Existe-t-il un État qui a déclaré faillite dans le monde? Pourquoi de nombreux pays ont-ils rencontré des difficultés économiques et fait face à de grandes crises, à des guerres civiles, à des catastrophes naturelles et à un manque de liquidité sans qu’ils soient pour autant en faillite ? Jetons un coup d’œil sur les indicateurs économiques de la Tunisie : sont-ils désastreux ou représentent-ils des résultats rassurants ?

 dinars-tunisien

*La Tunisie a atteint un pourcentage de 3,6 de développement économique à la fin de l’année 2012 et de 2,8 de développement durant les 9 premiers mois de l’année 2013 alors qu’il était de -2,2% en 2011.

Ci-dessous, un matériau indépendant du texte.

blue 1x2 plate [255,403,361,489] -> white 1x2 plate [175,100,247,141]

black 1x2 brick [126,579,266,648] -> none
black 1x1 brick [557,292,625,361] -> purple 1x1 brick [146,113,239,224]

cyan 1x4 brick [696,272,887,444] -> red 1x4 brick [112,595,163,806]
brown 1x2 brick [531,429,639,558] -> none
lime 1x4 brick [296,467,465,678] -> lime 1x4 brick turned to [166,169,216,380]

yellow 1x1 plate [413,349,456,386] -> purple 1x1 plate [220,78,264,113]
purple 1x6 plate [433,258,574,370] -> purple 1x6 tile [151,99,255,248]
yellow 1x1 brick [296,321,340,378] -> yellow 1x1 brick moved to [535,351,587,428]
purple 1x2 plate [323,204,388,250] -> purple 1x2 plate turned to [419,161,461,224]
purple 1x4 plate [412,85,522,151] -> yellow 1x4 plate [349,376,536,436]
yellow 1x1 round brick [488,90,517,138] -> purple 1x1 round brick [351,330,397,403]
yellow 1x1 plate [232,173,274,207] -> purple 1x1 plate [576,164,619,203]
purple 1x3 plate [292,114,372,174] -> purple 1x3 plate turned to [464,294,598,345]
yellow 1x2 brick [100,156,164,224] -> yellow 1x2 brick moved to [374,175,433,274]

*Réduction du taux de chômage de 18,9% à la fin de 2011 à 15,7 au mois de septembre 2013 avec un taux élevé chômeurs diplômés des  universités et qui est estimé à 33,5% à la fin du mois de septembre 2013. Ce taux est approximativement le même taux d’avant la révolution mais avec une nouvelle donnée qui entre en ligne de compte : plus de chômeurs diplômés s’inscrivent aux bureaux de l’emploi alors que cette était réticente à le faire avant la révolution.

*On a enregistré une évolution positive de 4,9% sur les exportations (3,9% en 2012) durant les 10 premiers mois de l’année 2013 et de 3,4% sur les importations (13,2% en 2012). Le taux de couverture a également augmenté d’un point en comparaison avec 2012 atteignant 69,8%.

*La réduction du taux d’inflation durant les trois derniers mois jusqu’à 5,8 au mois d’octobre 2013 qui reste un taux très élevé ayant un impact négatif sur le pouvoir d’achat du citoyen tunisien.

*L’augmentation des revenus du tourisme jusqu’à 2955,5 millions de dinars à la fin du mois d’octobre 2013 et qui était estimé à 2897,8 millions de dinars à la même période de l’année dernière.

*Les réserves en devises ont augmenté jusqu’à 11639,7 millions de dinars au 27 novembre 2013 alors qu’ils étaient estimés à 9762,5 millions de dinars à la même date en 2012. Parallèlement, le nombre de jours d’importation a atteint 107 jours le 27 novembre 2013 alors qu’il était de 94 jours à la même période en 2012 réalisant ainsi une augmentation de 13 jours malgré la baisse de la valeur de la monnaie tunisienne en comparaison avec le dollar et l’euro, tout en sachant que le seuil minimal de cet indicateur ne doit pas être inférieur à 90 jours d’importation.

*La dégradation de la notation de la Tunisie de la part de l’agence de notation financière « Moody’s » jusqu’à Ba3 avec perspectives négatives, ce qui représente un indicateur négatif pour la Tunisie dans la mesure où elle aura plus de difficultés à trouver des prêteurs sur le marché international ayant été classée parmi les pays à haut risque. L’agence a expliqué dans un rapport qu’elle a rédigé que cette dégradation est due à la situation d’incertitude politique et de clivage qui règnent sur le pays depuis la révolution du 14 janvier 2011 et qui ont augmenté à cause de la lenteur du rythme du dialogue national en plus de la détérioration de la situation sécuritaire.

Toutes ces données et tous ces chiffres prouvent que la Tunisie passe par une crise passagère dont les causes sont politiques et non purement économiques. Quant au fait de parler de faillite, cela ne dépasse pas le simple hululement médiatique. C’est pour cela qu’il faut impérativement arriver à un consensus politique pour sortir de cette crise et pour établir une feuille de route définitive qui fixe une date officielle pour les prochaines élections et surtout pour terminer la constitution.